Time to put those trainers on, start walking and exploring. I start with the nearby market, Mercat de l’Olivar, famous for its fish stalls and indeed they are spectacular. The fish is so fresh you often see it breathing still… Some are whole, others were peeled of their skin, head still intact. Quite a site for tourists just after breakfast! I indulged in an ice-cream to recover – raw almonds, orange-strawberry, yogurt-comfit orange peels. Fingers licking good indeed.
The many courtyards remain fascinating. Some reveal a garden, other stunning bougainvillea, vintage shops, art exhibitions, artists workshops or even yoga lessons. There are more surprises along the way – like these windmills right in the heart of Palma, which were used for water extraction. Detour via Ronda Migjorn, to walk under the shade of its palm trees. There are soap bubbles in the air, reflecting the scene to perfection… A few streets further, well, higher really, I reach the Es Baluard museum, famous for its contemporary exhibitions and its Miro and Picasso collections. Its terrace, with a view on the cathedral in the distance is worth the visit alone.

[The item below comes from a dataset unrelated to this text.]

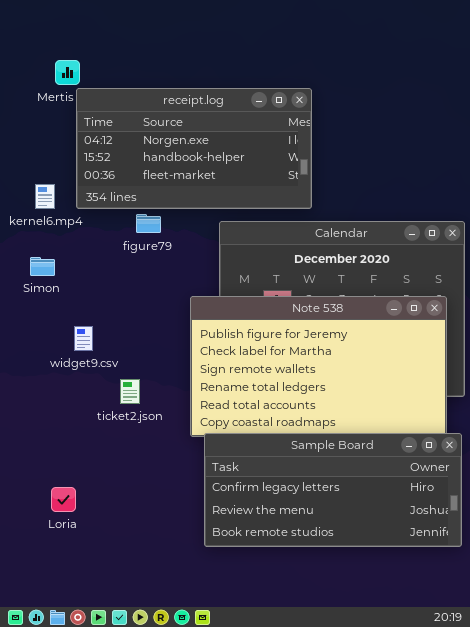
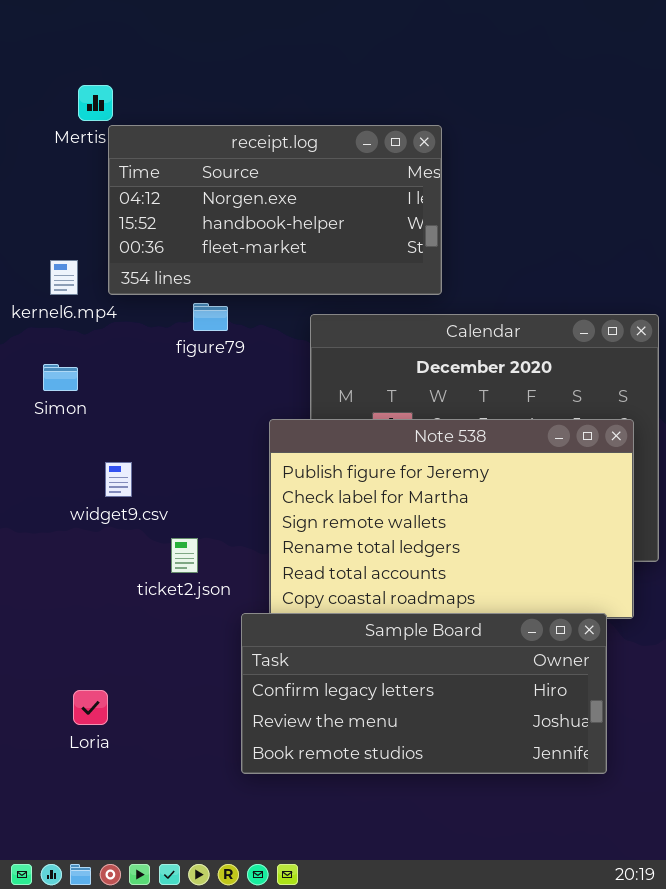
Sample Board: [204,433,462,547] -> [241,613,607,774], moved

I decide to rent a bike – it’s only 2.5 Euros an hour – and head towards the sea front. The cycle route follows the coast, staying as close to the beach as possible, offering wonderful views. Portixol, Molinor are only 30 minutes away and feature an impressive quantity of cafés and restaurant. Beach > cycle path > road > street lined with pretty houses, one or two floors high, each facade different. And a few streets further, a glimpse of the countryside, fields, wild flowers, mills falling apart.
Going back to the centre, I cycle through the narrow lanes of Old Palma. A sign invites passers-by to visit Santa Eulalia’s tower. A spiral staircase later you get a bird’s view of the city and oh, how lucky are the locals with a roof top garden! I wander r through the neighbourhood, buy a few traditional biscuits from Santa Clara Monastery’s nuns. I won’t see them: you place your money in a turnstile and wait for it to revolve back. They’re perfect with a glass of freshly pressed lemon juice, from Majorca of course. The fruit here is sweeter, definitely more fragrant with a much thicker peel too.
Tomorrow? I will jump on the vintage train to Soller. Another adventure awaits!